Personal information
- Full name: Giannoula Kafetzi
- Nationality: Greece
- Born: 30 May 1976 (age 50) Nea Ionia, Magnesia, Thessalia, Greece
- Height: 1.65 m (5 ft 5 in)
- Weight: 55 kg (121 lb)

Sport
- Sport: Athletics
- Events: Sprint, long jump
- Club: Aiolos Macedonia Gymnastics Club

Achievements and titles
- Personal bests: 100 m: 11.50 (2001) Long jump: 6.71 (2004)

Medal record
Women's athletics
Representing Greece
Mediterranean Games
| Bronze medal – third place | 2001 Tunis | 4×100 m |

= Ioanna Kafetzi =

Greek sprinter and long jumper

Giannoula "Ioanna" Kafetzi (Γιαννούλα Καφετζή; born 30 May 1976 in Néa Ionía, Thessalia) is a retired Greek sprinter and long jumper. Kafetzi won a bronze medal, as part of the women's 4 × 100 m relay team, at the 2001 Mediterranean Games in Tunis, Tunisia, until she decided to focus extensively in the long jump and competed for the Greek squad at the 2004 Summer Olympics. During her athletics career, Kafetzi spanned a personal best of 6.71 metres in the long jump at the Venizelia International Meet in Chania.
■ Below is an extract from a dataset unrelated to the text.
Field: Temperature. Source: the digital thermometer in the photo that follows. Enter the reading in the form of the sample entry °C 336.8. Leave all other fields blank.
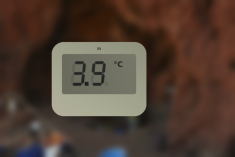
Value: °C 3.9
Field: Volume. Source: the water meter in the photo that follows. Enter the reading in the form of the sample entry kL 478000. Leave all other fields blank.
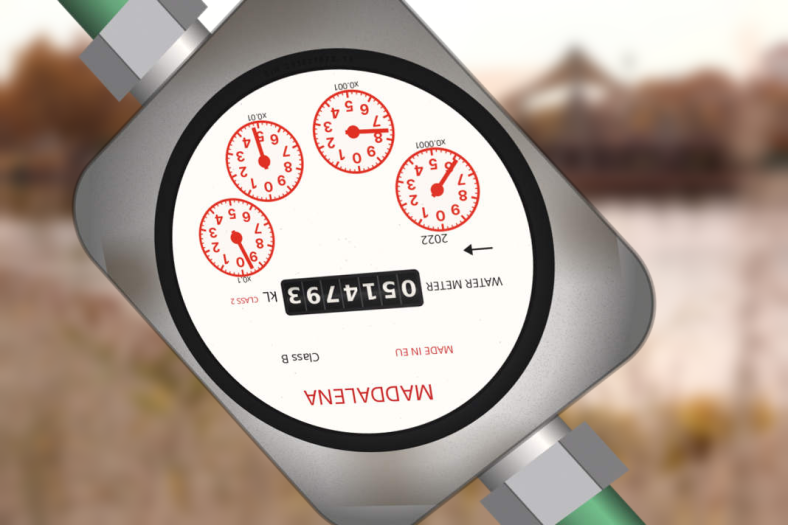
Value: kL 514792.9476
Kafetzi qualified for the host nation's athletics squad, along with Stiliani Pilatou and Niki Xanthou, in the women's long jump at the 2004 Summer Olympics in Athens. Two months before the Games, she jumped 6.71 metres to attain both her personal best and an Olympic A-standard at the Venizelia International Meet in Chania. During the prelims, Kafetzi delighted her home crowd with a remarkable leap of 6.49 metres on her first attempt. With a single foul in the subsequent leap and a low mark produced on her third, Kafetzi fell short of a chance to advance further to the final round by six centimetres, as she finished only in sixteenth place against a vast field of thirty-nine long jumpers. She represented Greece at the 2005 World Championships in Athletics, but again did not progress to the final round.